No, I try to say, but find that I can’t. Can’t seem to lie, because yes, the day after my world filled with color, I did wake up in the sea.
“It’s a part of your programming. As a built-in safety, you’re drawn to all bodies of water, not just the ocean.”
Which would explain my jumping into the pool—no, stop.
“We designed you to be mechanically hardier than a real human for sustainability reasons, but you experience the same pain and psychological trauma. And while your intelligence is set to the fiftieth percentile, you possess an internal search engine that allows you to learn new skills in the absence of external models.”
Say something to make her stop. “But my memories … all my memories. Of you. Of us…”
“Seventy percent were Celia’s, retrieved from her own brain.”
“Seventy?” The number feels wrong in my mouth, too precise and too incomplete.
“Five percent had decayed with time,” says Kay, as if memories are made of wood. “Ten percent, we enhanced.”
“We?”
“My team and I.”
A team. Multiple people, privy to things inside of my head. I want to crawl out of my skin. “So you … built my memories.” Like a boat? A raft?
“Coded them,” corrects Kay, and then before I can even ask, “all but for fifteen percent. Overall well-being improves when your brain is allowed to fill in the gaps, in whichever way is best suited for your circumstances.”
It sounds smart and logical and like gibberish. “But why? Why give me these…” memories. No, they can’t be memories if they’re manufactured. “Why give me this at all?” If I’m not her? Denial chills my spine. My need to find Kay is real. Our kinship, our bond. My memories are real, and this … this whole situation is fake. A dream. I’m not here. I’m still on the island, still Cee—
“Deep breaths, Cee.”
Fuck it, I don’t want to—
I start taking deep breaths.
As I sit, locked in my own skin, Kay looks over me. Her face goes mask-still, but her eyes give her away. I see the calculations being conducted in them. She’s weighing the costs and benefits. Choosing between what makes sense—
She sighs.
—and what will make me happy.
“Cortisol, negative one point five.”
The fear bubbling in my stomach calms to a simmer.
Kay sits at the foot of the casket, covering the holograph projector. The translucent numbers and graphs between us vanish. We’re eye level now, and Kay makes sure to look at me as she speaks.
“I know these three years haven’t been easy for you, Cee. So allow me to explain. You were designed to find me.”
She goes on. She talks about a time when Earth was failing, its air, water, and land poisoned by humankind. Scientists came up with all sorts of ways to clean things up, but every innovation had an unforeseen side effect.

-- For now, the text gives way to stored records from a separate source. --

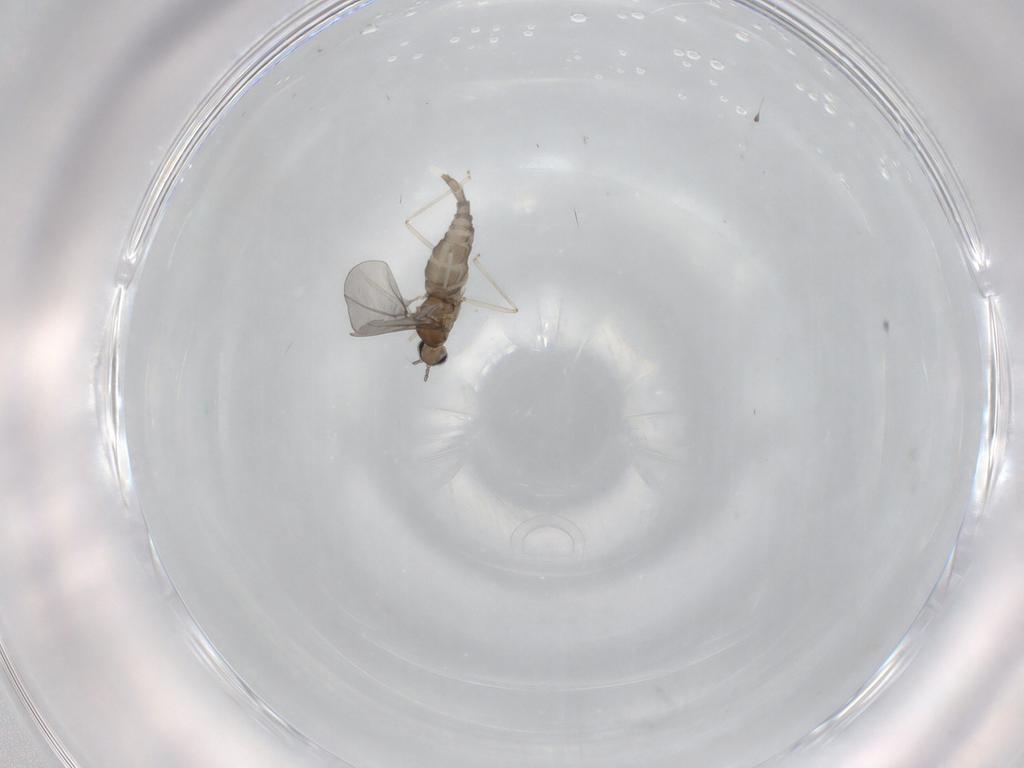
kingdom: Animalia
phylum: Arthropoda
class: Insecta
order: Diptera
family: Cecidomyiidae
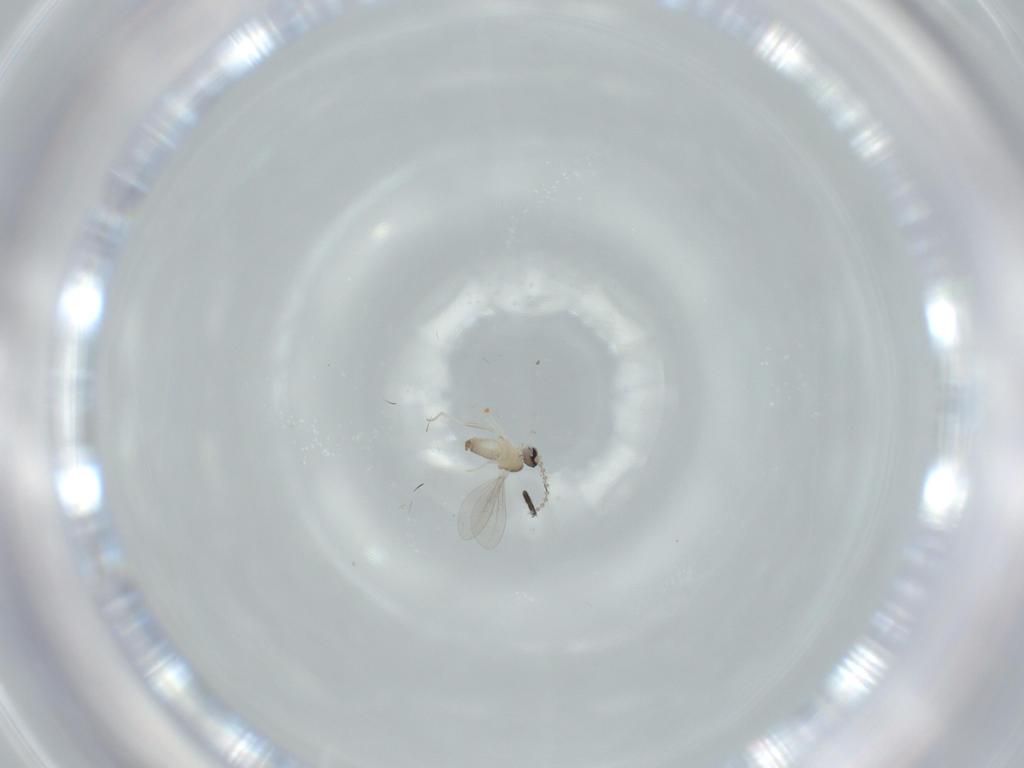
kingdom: Animalia
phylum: Arthropoda
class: Insecta
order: Diptera
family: Cecidomyiidae
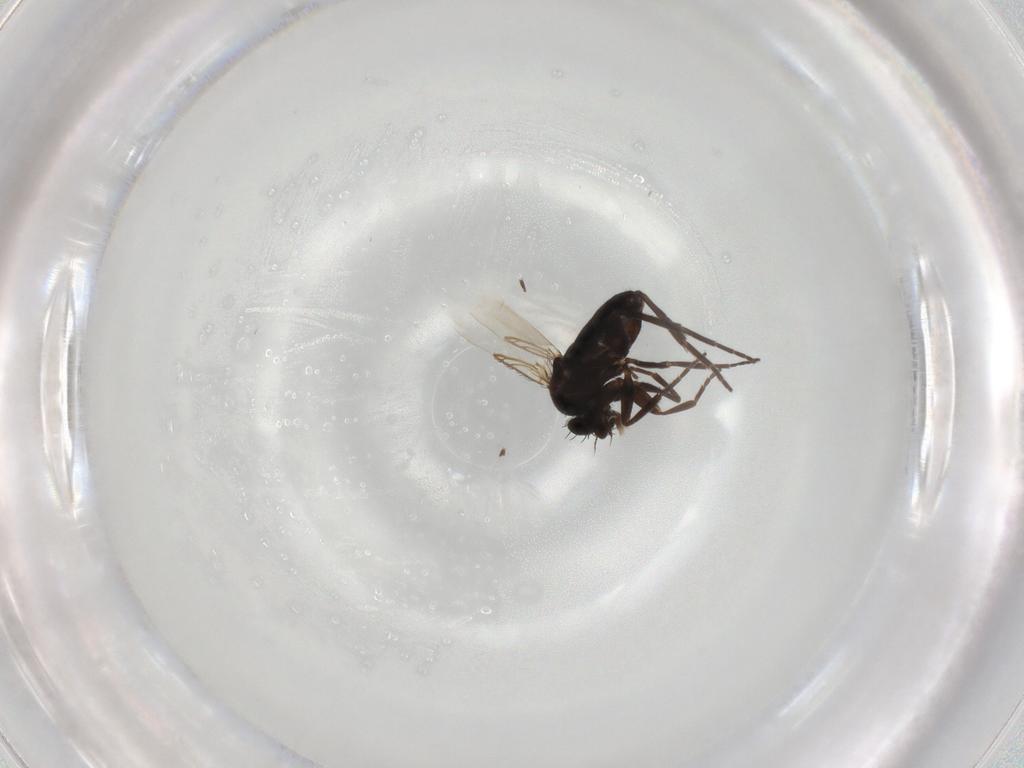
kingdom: Animalia
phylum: Arthropoda
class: Insecta
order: Diptera
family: Phoridae
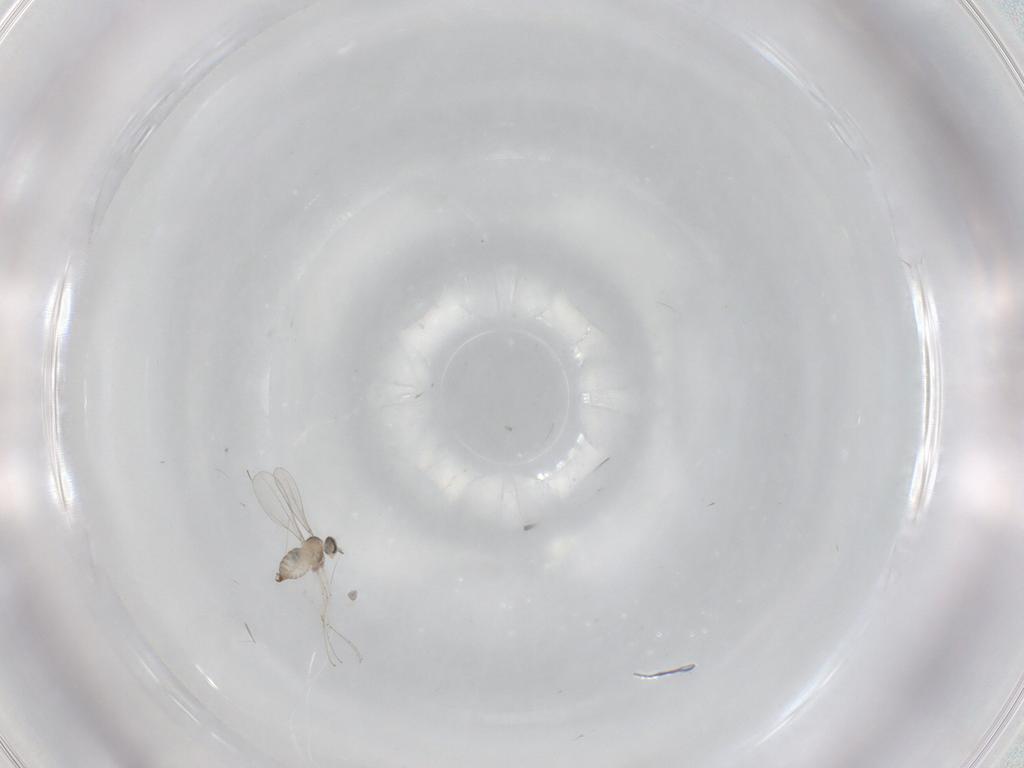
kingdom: Animalia
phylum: Arthropoda
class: Insecta
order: Diptera
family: Cecidomyiidae
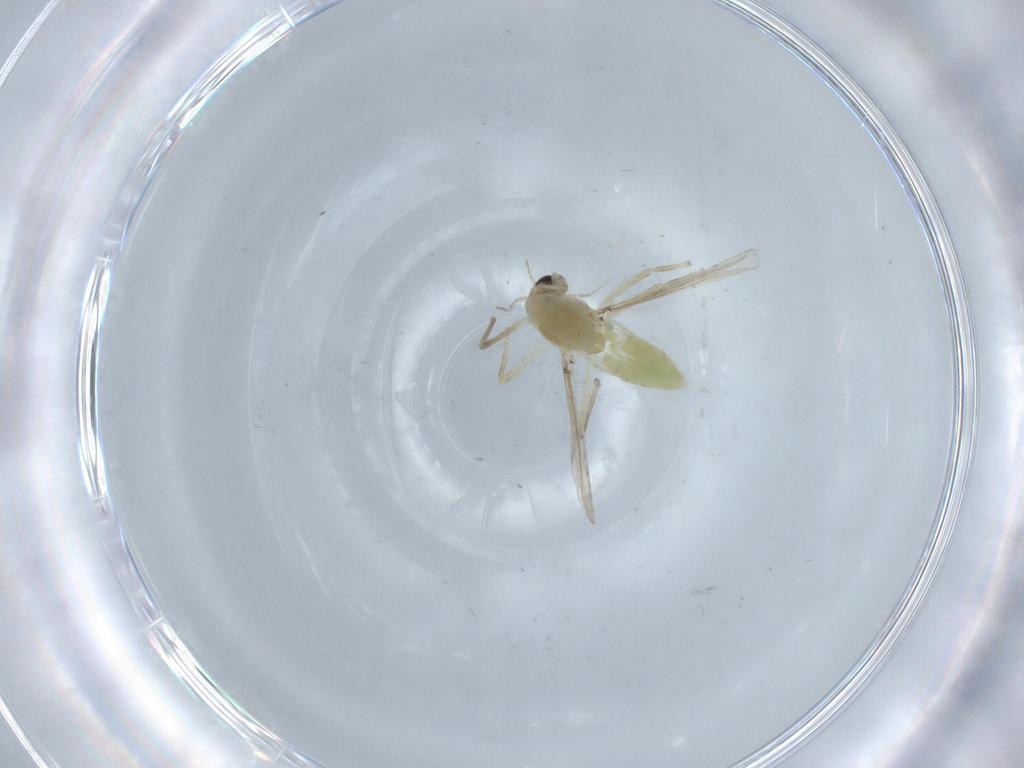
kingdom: Animalia
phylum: Arthropoda
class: Insecta
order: Diptera
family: Chironomidae
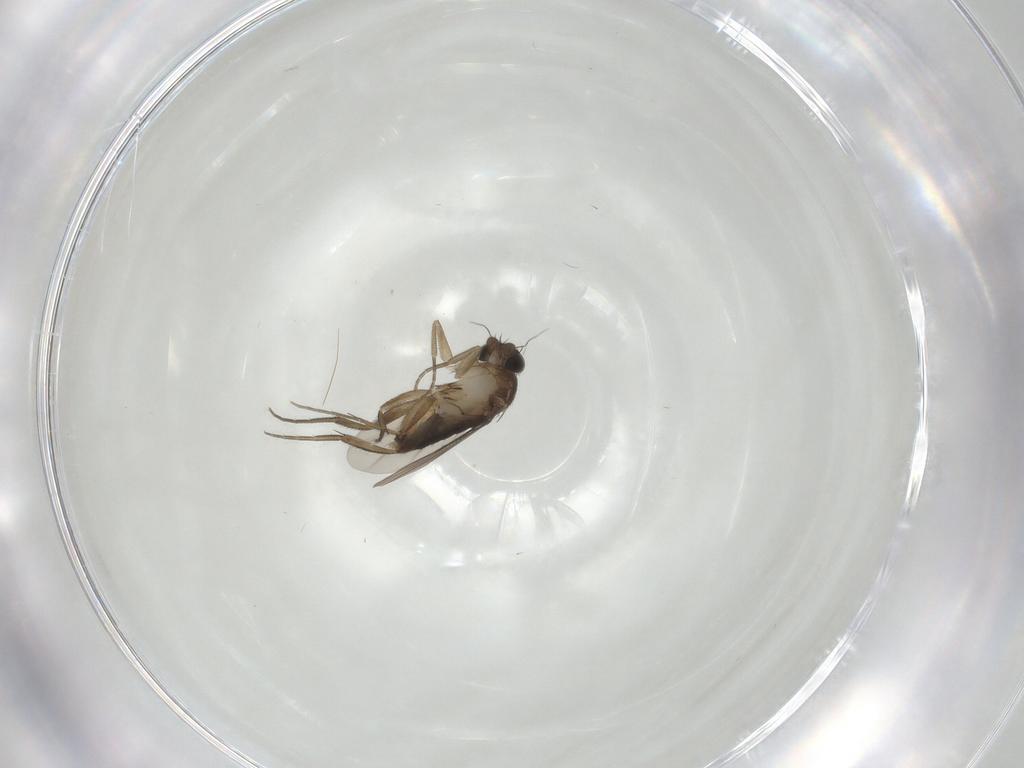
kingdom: Animalia
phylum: Arthropoda
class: Insecta
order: Diptera
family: Phoridae
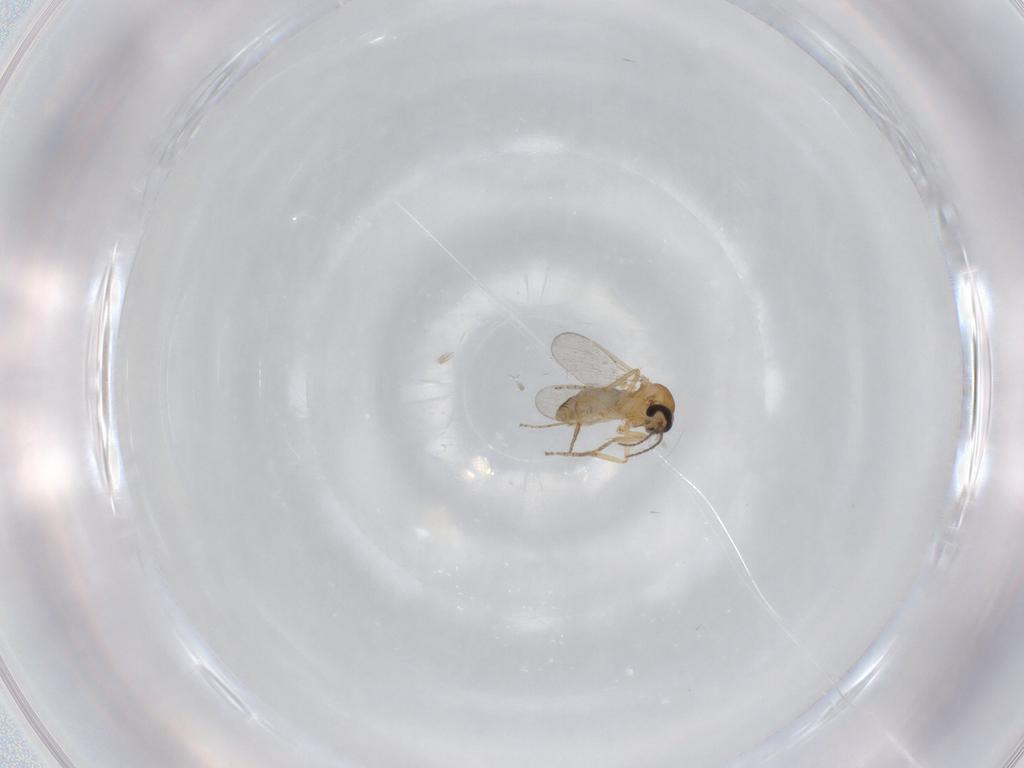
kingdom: Animalia
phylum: Arthropoda
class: Insecta
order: Diptera
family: Ceratopogonidae
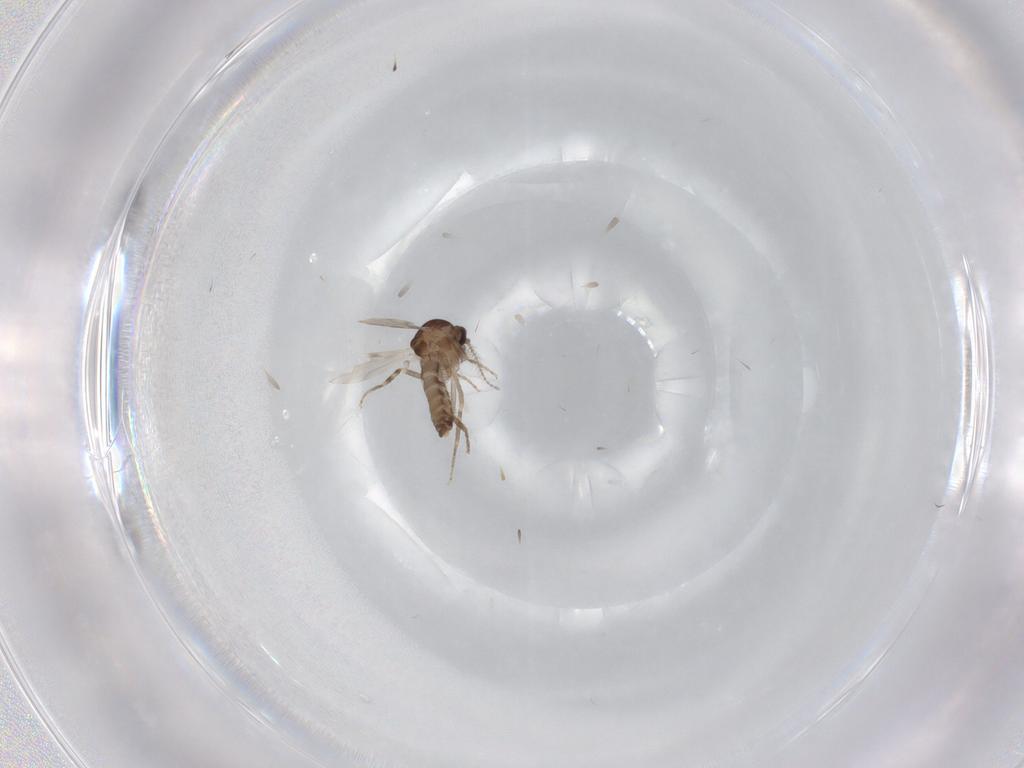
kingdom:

Some of what she says rings true within me, and I know I must have a buried memory to match. But when she gets to the megaquakes and the casualties, numbering in the hundreds of millions, the ringing stops. I guess that’s where my—Celia’s memories end.
“But why me?” I ask after she explains the solution she proposed to the world. It’s brilliant, of course. All of Kay’s ideas are. “Why not send out a…” No, no, no. “… a real human?”
“You’re better than a real human, C. Real humans, well, they die. Or they lie,” she says, voice roughening, “to further whatever self-interests they may have. You can’t die, and your data logs true. Besides, consider the ethics. You’re the final bot, released only because your predecessors successfully reached progressively higher happiness thresholds. Bots A and B faced far harsher environments, suffering immensely in their struggle to ‘survive.’ To ask humans to do the equivalent? That plan would never pass.” She frowns as tears fill my eyes. “Cortisol, negative two point zero.”
“I have loved ones, too,” I whisper as my emotions dampen yet again.
“The boy, Hero? Oh, Cee.” Kay speaks as if I’m the younger sister, green and naive. “Some people bear a grudge against humanity and can’t be stopped, no matter what you do.”
“That’s not Hero,” I blurt. “He doesn’t have a grudge against anyone.”
“I know,” Kay says quietly, rubbing her wrist again. “I’m not talking about Hero.”
And neither was I. Hero wasn’t the loved one I was referring to. Not entirely. He’s not the one I see in my dreams, not the face right before me.